I’ll also add that Pangaea wasn’t the first supercontinent, it was just the latest in a cycle of supercontinent formation and breakup.

IANA geologist or a scientist. But I do have vast store of useless knowledge gained from reading about all sorts of things.

Reaching back into that store of useless knowledge I seem to have read many year ago about a theory proposed by a geologist. Basically it was said that the height of the Himalayas is about the maximum that a body the size of the earth cans sustain. In other words, when the surface rises above a certain level, other factors will come into play that will not allow it to get much higher.

If the theory has any merit it could mean that there have been mountains higher than Everest but not by much.

So, take it for what it’s worth and flame me for my lack of cites and support. I’m just throwing something into the fray.

I have heard this theory too (another unsourced vague recollection). Essentially that the Earth’s mantle is too soft to maintain mountains above a certain height for too long without them sinking in to the mantle under their own weight.

The context was talking about how Olympus Mons on Mars is much taller only because Mars has a more solid interior for the mountain to sit on.

Thanks, that’s exactly the theory I was referring to.

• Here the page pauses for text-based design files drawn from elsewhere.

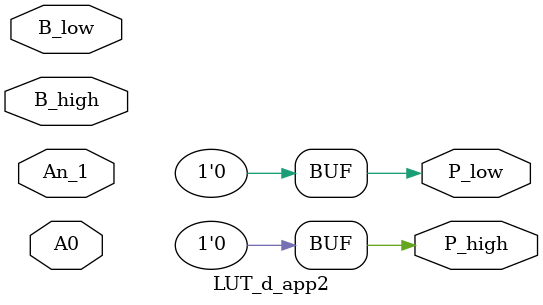
<source format=v>
`timescale 1ns/1ns
module LUT_d_app2(
    input           A0          ,
    input           B_low       ,
    input           An_1        ,
    input           B_high      ,
    output          P_high      ,
    output          P_low       //             
);

   assign P_high = 1'b0;
   assign P_low = 1'b0;

endmodule // LUT_d_app2


</source>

Also, again from the vast store of useless knowledge, if the surface of the earth was reduced to the size of a cue ball it would be smoother than a well manufactured cue ball.

It seems to me that those factoids merge with each other. The makeup of the earth is such that its gravity forces it into a spherical shape. The makeup of the earth is apparently soft enough that it won’t allow itself to diverge far from a sphere. Makes sense to me but what do I know?

The much lower gravity on Mars would help a bunch too.
Another vote for non-expert recollection of unsourced factoids that Everest is near the bouyancy limit for a rock pile floating on our mantle.

But that’s for a more-or-less static condition. We could certainly imagine some sudden event like a meteor impact which could push up crater walls (i.e. mountain ridges) vastly higher than 30K ft. They’d subside quickly in geological time, but it might still be a million years before they slumped down to equilibrium height.

On a slower scale … If we posited that the Indian plate picked up speed and started going North at 2 or 3x the current rate, I’d expect Everest and the others to start gaining height much faster than they’re subsiding. Over a short geologic timescale that still might push it up to 35 or 40K (total WAG numbers).

As to why the plate motion would speed up, perhaps the arrangement of the mantle covective cells is shifting & the change finally arrived close enough to the surface to drive plate motion. Or the Eurasion plate starts to jam up against the others. etc. This is pure speculation on my part, but not obviously impossible on its face.

I read this too, something about the shape of the world not being a round sphere or something along those lines. So the bulge near the equator needs to be compensated for.

Aha, a fifth definition of “height”, to add to the four I collected above – “distance from the center of the Earth”. That’d make some Andean peak the winner.

You could add a 6th one: greatest displacement from the gravity well. Two points which are the same geometric distance from the center of the Earth could easily be at different levels in the gravity well due to the nonuniformity of the Earth’s interior.

Since we’re talking about crustal rock piles floating on a soft squishy gooey mantle, gravity differences might really be one of the better measures of “height”.
Something else not mentioned earlier: Differing sea levels over geologic time. Even if the quantity of liquid seawater & floating ice doesn’t change, the depth & distribution of seas certainly can. As could the total area of continents.

Lots of land-based ice could reduce the total sea water+sea ice, also changing the sea level. I doubt atmospheric humidity could change enough to affect sea level measurably.

IOW, just beacsue sea level today averages (made up number) 4001.54 miles from the geometric center of the earth, it need not have been that number since Day One.